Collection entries
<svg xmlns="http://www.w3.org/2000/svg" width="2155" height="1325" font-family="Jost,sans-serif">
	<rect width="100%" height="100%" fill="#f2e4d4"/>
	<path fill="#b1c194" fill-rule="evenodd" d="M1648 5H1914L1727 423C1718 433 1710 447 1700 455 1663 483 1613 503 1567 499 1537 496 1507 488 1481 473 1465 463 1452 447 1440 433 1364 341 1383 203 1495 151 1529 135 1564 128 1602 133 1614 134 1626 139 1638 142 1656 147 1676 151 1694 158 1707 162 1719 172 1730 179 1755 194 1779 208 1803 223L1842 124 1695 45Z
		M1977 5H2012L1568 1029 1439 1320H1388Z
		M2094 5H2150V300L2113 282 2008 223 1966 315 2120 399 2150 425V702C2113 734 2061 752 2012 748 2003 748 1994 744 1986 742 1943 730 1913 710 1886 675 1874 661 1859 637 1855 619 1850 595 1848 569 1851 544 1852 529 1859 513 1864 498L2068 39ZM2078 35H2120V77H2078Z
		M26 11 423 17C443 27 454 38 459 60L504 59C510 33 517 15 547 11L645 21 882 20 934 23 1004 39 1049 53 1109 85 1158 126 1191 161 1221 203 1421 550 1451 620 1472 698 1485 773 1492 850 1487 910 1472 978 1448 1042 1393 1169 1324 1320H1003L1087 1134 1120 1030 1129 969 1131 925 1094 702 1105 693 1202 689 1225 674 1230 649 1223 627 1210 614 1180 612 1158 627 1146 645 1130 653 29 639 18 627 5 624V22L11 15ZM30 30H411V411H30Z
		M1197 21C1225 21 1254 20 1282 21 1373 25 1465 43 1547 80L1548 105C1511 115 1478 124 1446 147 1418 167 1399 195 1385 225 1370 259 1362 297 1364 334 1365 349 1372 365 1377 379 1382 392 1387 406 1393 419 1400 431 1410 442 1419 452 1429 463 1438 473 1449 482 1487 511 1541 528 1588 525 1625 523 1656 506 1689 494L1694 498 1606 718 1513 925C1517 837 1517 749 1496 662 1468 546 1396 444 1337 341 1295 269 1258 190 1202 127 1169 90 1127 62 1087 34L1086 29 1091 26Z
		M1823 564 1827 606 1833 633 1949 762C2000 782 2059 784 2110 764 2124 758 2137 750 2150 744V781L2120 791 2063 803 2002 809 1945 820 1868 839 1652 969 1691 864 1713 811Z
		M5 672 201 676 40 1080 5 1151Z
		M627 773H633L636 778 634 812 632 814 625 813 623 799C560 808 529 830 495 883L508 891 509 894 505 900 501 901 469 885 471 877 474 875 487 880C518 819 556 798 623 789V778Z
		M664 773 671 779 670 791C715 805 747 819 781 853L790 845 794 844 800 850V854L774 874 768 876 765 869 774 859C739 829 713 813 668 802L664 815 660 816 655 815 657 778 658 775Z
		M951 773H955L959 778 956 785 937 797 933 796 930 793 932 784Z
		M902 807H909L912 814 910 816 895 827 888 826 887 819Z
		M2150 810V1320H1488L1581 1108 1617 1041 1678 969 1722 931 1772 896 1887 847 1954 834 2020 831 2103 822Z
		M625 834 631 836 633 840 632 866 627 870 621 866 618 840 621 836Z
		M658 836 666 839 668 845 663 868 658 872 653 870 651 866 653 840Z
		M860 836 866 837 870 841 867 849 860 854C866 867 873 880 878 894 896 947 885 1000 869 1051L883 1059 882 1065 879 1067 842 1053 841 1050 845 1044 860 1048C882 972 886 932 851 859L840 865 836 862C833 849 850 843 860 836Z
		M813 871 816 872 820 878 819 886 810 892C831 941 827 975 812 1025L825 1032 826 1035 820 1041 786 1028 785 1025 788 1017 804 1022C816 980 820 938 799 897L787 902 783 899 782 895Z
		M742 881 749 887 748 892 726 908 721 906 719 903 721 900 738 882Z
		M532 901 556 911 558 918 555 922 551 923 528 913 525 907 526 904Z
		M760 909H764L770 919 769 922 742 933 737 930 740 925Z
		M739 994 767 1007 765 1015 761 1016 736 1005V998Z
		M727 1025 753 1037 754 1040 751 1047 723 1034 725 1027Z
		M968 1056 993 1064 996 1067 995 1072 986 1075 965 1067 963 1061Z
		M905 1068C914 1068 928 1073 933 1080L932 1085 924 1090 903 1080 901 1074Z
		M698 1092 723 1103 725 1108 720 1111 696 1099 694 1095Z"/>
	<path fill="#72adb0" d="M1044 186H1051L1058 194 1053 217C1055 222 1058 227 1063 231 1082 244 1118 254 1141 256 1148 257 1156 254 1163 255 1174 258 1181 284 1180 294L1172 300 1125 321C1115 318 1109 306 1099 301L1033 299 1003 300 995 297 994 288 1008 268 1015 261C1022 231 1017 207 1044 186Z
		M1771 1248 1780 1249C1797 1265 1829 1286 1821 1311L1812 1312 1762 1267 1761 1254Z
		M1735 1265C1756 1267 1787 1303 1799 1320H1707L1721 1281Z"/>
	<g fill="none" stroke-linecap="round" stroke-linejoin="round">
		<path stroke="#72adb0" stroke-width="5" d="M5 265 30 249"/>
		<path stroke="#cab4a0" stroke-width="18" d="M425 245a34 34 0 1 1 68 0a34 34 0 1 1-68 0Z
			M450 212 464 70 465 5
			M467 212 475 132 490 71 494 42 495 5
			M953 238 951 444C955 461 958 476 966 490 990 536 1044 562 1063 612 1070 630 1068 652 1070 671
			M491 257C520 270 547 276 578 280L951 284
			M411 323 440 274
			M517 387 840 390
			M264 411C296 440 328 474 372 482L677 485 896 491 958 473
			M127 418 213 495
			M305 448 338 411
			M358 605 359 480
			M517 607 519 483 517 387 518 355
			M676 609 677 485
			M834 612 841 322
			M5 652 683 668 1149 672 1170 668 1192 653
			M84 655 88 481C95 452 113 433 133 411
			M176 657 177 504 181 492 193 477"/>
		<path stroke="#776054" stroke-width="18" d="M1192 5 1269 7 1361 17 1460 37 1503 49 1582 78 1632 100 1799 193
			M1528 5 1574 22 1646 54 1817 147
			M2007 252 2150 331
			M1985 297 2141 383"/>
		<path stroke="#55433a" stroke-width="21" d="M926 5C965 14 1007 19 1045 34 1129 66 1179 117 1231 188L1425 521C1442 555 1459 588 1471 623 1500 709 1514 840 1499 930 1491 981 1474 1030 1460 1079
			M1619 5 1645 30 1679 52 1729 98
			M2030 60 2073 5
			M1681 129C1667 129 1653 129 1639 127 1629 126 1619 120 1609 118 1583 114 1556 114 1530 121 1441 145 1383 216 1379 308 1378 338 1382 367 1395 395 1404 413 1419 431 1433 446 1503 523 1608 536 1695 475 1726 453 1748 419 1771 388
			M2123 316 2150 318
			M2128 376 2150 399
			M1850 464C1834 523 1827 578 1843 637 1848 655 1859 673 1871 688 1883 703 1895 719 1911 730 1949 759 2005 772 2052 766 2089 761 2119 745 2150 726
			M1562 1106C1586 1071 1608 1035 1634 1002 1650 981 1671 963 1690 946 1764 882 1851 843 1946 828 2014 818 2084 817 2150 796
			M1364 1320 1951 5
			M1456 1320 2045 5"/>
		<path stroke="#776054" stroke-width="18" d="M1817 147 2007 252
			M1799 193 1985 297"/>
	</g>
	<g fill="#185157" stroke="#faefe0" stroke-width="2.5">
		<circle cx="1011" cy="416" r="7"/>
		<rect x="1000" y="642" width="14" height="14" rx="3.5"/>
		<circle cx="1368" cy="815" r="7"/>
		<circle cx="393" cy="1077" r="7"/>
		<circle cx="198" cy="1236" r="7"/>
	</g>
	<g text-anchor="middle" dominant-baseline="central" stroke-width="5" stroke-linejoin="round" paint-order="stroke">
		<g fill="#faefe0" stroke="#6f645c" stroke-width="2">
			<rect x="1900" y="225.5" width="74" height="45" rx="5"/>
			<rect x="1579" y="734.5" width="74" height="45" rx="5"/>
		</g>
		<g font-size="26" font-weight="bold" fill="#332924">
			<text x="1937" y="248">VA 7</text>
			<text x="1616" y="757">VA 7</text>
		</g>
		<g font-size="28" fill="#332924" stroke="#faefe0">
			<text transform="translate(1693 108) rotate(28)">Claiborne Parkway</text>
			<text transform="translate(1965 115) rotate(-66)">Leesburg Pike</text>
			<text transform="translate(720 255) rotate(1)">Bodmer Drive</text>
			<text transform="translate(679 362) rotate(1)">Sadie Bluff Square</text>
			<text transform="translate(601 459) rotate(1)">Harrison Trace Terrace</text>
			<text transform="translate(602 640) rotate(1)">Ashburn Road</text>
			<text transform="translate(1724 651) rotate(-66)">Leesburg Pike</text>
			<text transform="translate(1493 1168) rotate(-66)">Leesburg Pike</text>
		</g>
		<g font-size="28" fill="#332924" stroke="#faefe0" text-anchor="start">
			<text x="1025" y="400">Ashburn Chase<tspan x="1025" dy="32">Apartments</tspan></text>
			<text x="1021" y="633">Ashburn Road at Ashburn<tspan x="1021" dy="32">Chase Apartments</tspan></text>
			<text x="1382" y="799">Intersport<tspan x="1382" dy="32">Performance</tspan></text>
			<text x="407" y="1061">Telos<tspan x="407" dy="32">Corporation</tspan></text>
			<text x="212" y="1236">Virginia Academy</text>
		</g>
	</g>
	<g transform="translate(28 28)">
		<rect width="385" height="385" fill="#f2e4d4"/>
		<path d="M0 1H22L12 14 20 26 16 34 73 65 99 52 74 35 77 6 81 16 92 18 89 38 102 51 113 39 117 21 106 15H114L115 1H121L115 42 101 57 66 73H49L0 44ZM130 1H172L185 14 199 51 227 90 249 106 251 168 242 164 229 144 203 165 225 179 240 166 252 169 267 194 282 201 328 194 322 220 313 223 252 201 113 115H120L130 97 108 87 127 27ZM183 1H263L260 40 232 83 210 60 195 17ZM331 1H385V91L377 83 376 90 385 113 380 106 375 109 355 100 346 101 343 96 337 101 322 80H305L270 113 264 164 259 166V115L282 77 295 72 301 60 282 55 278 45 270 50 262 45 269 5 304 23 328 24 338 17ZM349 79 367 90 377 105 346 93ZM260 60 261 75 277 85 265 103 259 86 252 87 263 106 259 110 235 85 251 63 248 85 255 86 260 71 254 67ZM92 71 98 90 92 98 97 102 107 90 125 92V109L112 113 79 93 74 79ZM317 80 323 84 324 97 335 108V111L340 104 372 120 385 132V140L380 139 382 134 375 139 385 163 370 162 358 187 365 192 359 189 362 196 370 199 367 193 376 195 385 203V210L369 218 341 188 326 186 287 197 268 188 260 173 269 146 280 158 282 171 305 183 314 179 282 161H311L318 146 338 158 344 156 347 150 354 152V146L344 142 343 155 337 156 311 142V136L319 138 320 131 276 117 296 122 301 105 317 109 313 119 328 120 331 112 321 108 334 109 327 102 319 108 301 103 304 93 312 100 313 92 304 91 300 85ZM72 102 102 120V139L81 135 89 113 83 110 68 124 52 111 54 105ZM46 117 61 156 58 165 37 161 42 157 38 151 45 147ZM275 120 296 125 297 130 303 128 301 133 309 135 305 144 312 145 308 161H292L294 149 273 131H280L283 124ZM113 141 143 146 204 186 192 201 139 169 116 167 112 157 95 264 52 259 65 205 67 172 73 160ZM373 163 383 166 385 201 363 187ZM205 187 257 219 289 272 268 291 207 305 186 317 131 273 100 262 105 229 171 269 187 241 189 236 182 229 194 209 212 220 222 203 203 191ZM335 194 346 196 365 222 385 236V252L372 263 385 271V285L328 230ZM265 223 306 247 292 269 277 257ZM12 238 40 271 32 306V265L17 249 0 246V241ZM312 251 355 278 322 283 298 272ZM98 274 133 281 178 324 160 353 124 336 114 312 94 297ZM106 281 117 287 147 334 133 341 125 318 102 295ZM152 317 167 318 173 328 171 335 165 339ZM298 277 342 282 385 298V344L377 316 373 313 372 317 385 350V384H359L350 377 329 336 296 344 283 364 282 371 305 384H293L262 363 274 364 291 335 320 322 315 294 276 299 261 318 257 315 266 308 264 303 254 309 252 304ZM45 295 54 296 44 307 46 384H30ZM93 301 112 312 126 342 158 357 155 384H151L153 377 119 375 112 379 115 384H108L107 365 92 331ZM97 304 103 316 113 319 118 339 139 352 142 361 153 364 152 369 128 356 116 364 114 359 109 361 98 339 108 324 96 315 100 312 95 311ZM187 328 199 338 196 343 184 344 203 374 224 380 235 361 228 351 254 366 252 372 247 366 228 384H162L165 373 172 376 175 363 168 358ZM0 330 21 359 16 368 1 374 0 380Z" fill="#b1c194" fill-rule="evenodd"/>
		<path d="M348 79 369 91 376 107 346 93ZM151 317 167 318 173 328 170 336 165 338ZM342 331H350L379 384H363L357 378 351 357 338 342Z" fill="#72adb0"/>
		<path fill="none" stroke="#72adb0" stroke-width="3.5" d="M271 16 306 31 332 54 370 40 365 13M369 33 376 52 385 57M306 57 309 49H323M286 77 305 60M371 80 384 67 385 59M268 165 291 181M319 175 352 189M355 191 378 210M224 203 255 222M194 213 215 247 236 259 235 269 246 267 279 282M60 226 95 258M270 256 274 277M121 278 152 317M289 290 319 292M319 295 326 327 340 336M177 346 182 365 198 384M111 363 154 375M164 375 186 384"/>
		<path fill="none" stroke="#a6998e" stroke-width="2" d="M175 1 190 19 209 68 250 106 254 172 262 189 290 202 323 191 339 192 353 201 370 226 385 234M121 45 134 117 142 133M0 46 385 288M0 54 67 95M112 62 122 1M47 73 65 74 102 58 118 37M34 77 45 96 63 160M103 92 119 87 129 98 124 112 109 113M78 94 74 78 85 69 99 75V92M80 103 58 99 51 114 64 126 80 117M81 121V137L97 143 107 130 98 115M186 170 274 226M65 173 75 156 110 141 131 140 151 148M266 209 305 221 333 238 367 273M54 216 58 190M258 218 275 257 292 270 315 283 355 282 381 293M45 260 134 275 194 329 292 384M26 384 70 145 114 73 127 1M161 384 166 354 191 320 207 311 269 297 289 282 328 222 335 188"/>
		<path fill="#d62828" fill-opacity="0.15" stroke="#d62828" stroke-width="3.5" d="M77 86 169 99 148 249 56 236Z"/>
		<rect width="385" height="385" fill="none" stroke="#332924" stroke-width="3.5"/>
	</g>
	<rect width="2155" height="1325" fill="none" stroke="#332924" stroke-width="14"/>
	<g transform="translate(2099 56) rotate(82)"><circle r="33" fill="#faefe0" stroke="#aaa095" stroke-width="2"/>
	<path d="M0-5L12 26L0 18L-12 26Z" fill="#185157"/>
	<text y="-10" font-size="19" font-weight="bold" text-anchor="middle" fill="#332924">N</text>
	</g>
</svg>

Problem statement: All lines above containing the string "round" are to be collected.

Response box:
	<g fill="none" stroke-linecap="round" stroke-linejoin="round">
	<g text-anchor="middle" dominant-baseline="central" stroke-width="5" stroke-linejoin="round" paint-order="stroke">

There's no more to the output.